Remember when progressive web apps were gonna be the next big thing? KaiOS remembers.

[–] Deebster@programming.dev 12 points 10 months ago* (last edited 10 months ago) (2 children)

They'd be a lot more of them if iPhone supported the technology better.

I say that as someone who's pitched PWAs to companies, but since many of the managers and owners seem to be in on the Apple ecosystem, demos often aren't that impressive. Having to answer "kinda" to can they do x questions doesn't go down well.

[–] ThankYouVeryMuch@kbin.social 4 points 10 months ago

I'm using the Kbin pwa on an iPhone and it works much better than I expected it to, I don't know they must have better support now. I think the functionality should be more than enough for many companies and much cheaper than a custom native app

[–] masterspace@lemmy.ca 2 points 10 months ago

Notification support for PWAs on iOS should come soon and that's far and away the biggest showstopper rn.

[–] isVeryLoud@lemmy.ca 8 points 10 months ago (1 children)

PWAs are still a thing, we're just waiting for Apple to open the walled garden.

I'm excited for PWAs personally as this will allow everyday apps to run on devices not running Android or iOS, like Linux phones.

[–] LWD@lemm.ee 2 points 10 months ago (1 children)

I'm confused about where development of PWAs is even going. Between the two and a half big browsers, only Chrome/Android seem to be adopting them seriously, I've seen people complain about Firefox not doing a great job, and I have no idea about Safari (but on iOS, I can see why Apple would have a huge incentive to prevent people from bypassing their Developer account fees)...

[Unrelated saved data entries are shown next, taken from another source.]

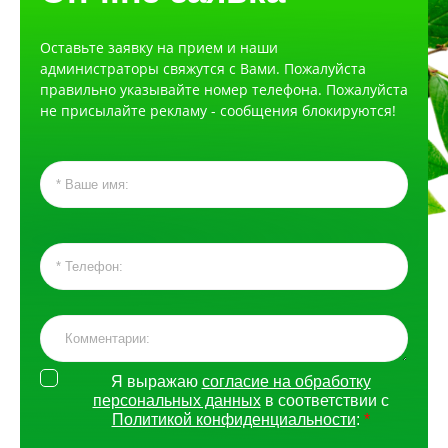
Оставьте заявку на прием и наши
администраторы свяжутся с Вами. Пожалуйста
правильно указывайте номер телефона. Пожалуйста
не присылайте рекламу - сообщения блокируются!
Я выражаю
согласие на обработку
персональных данных
в соответствии с
Политикой конфиденциальности
:
*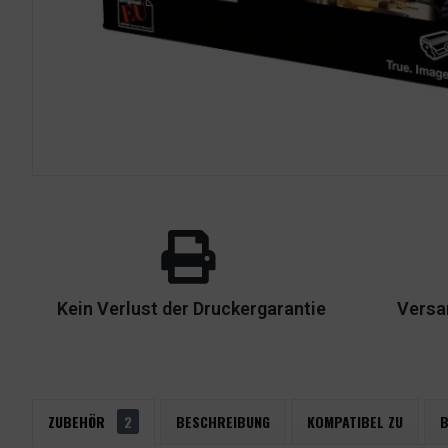
Kein Verlust der Druckergarantie
Versa
ZUBEHÖR
2
BESCHREIBUNG
KOMPATIBEL ZU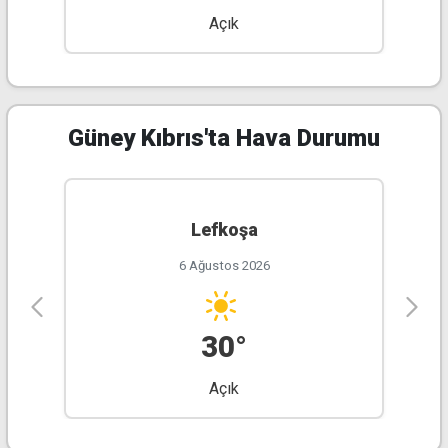
Açık
32°
26°
32°
26°
32°
26°
32°
25°
Güney Kıbrıs'ta Hava Durumu
Lefkoşa
6 Ağustos 2026
30°
Açık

[–] isVeryLoud@lemmy.ca 7 points 10 months ago

Yeah I'm low key mad that Firefox is not taking PWAs seriously when it has the potential to open up app development to be cross-platform by default.

I know Epiphany is working on PWA support.

[–] ThankYouVeryMuch@kbin.social 4 points 10 months ago

I'm right now browsing the fediverse and writing this from the Kbin pwa. It seems to work quite well, with some quirks that I guess could be polished, but overall better experience than most installed apps that should be a website instead

[–] masterspace@lemmy.ca 0 points 10 months ago* (last edited 10 months ago)

They're still a thing. If your work uses Google Chat instead of Slack / Teams the only way to install an app version is as a PWA. A company I recently worked for just got most people to use the Outlook PWA instead of the traditional desktop client, and I frequently use Spotify and Soundcloud's PWAs. One of the more popular backend API testing apps is hopscotch which is entirely a PWA, and this was also written on Voyager for Lemmy.